Sometimes, as we go about our daily lives trying to look after our families, the grander ideas are not thought about. Every now and then a conflict will arise between our ethics and our desires. This is when ethics may become expendable.
The strong forces that drive us – love, sex, money and power – tempt us to compromise or even do a complete U-turn. Personal relationships and careers are put on the line. Truth is a hard currency to deal in when there is a conflict of interest.
There’s three minutes to go and your team needs a winning goal. Do you take a dive to get a penalty kick? Will the glory be tainted by guilt? Sport is a minefield of ethical conundrums. For me, it’s still the beautiful game but marred by cheating and dissent. Children’s football matches echo what’s happening on Match of the Day. Role models are few and far between and it’s bad boy behaviour that gets the media attention.
Some would say that one’s loyalty should be to your teammates and the fans and this consideration is of a higher order, placing it in front of any other moral code. Well, isn’t that convenient. Thinking like that will bring selfish rewards, all dressed up in some warped rationale.
Bobby Moore led England to victory and was a national hero, not just because of the trophy but how he conducted himself. He won and lost with equal grace. In contrast I heard Roy Keane on TV the other day giving his insight as a pundit. Talking about a player on the losing side missing the chance to stop his opponent from scoring, he said, “he should have fouled him, he should have taken the yellow card”. The presenter, Adrian Chiles, did not pick him up on it.
Performance enhancing drugs seem to be endemic. How many of us sigh with cynicism when the latest track or swim or cycling record is broken. If I were holding my gold medal (it ain’t going to happen), I’d be thinking about the 10 year old kid in the stands who pasted my picture on his bedroom wall. Throwing matches and shaving points leaves a nasty taste in the mouth. Greed sometimes makes us cross lines we never imagined we’d cross.
You know the words – “what did you do today to make yourself proud?” Most of us shift the goalposts to varying degrees. Have you ever taken the credit for a colleague’s idea to get promotion? Do you hand it back when the shop assistant gives you too much change? Do you pilfer (notice how pilfer sounds less serious than steal) stationery or fiddle your expenses? Are you economical with the truth on your tax return?
But surely our leaders can give us inspiration? Yeah, right. We all know what’s been going on lately. We all know who could successfully hide behind a spiral staircase. It’s not just greasy pole climbing politicians that lie for a living. Some public relations and advertising people wear deceit as a second skin. They try to bamboozle us with unsubstantiated facts, half-truths and distorted visions of reality, all to sell a dream and false hope. We work all week and we’re rewarded with bread and circuses. Don’t draw back the curtain; the wizard isn’t there.

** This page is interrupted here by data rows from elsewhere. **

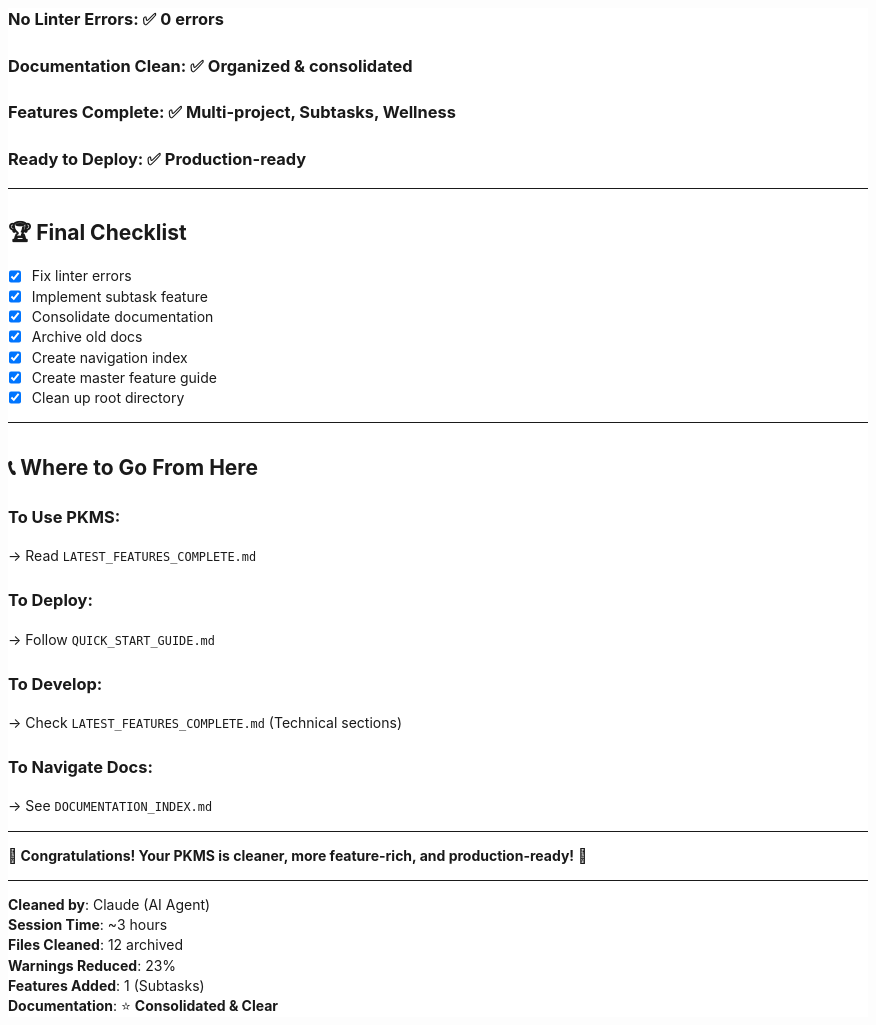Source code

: ### **No Linter Errors**: ✅ 0 errors
### **Documentation Clean**: ✅ Organized & consolidated
### **Features Complete**: ✅ Multi-project, Subtasks, Wellness
### **Ready to Deploy**: ✅ Production-ready

---

## 🏆 Final Checklist

- [x] Fix linter errors
- [x] Implement subtask feature
- [x] Consolidate documentation
- [x] Archive old docs
- [x] Create navigation index
- [x] Create master feature guide
- [x] Clean up root directory

---

## 📞 Where to Go From Here

### **To Use PKMS**:
→ Read `LATEST_FEATURES_COMPLETE.md`

### **To Deploy**:
→ Follow `QUICK_START_GUIDE.md`

### **To Develop**:
→ Check `LATEST_FEATURES_COMPLETE.md` (Technical sections)

### **To Navigate Docs**:
→ See `DOCUMENTATION_INDEX.md`

---

**🎊 Congratulations! Your PKMS is cleaner, more feature-rich, and production-ready!** 🚀

---

**Cleaned by**: Claude (AI Agent)  
**Session Time**: ~3 hours  
**Files Cleaned**: 12 archived  
**Warnings Reduced**: 23%  
**Features Added**: 1 (Subtasks)  
**Documentation**: ⭐ **Consolidated & Clear**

How ethical am I? Well, that would be telling! Is the erosion of ethics getting worse? I think it’s too complex for a yes or no answer and there was never any golden age of innocence. Rather, lots of wrongdoing is covert now. Being the baddie has become more sophisticated. We know “the cost of everything and the value of nothing”. We win at any cost and we try to have it all at any cost. Does the human race have a collective portrait of a decaying Dorian Gray? If so, heaven help us because we all know what happened to him.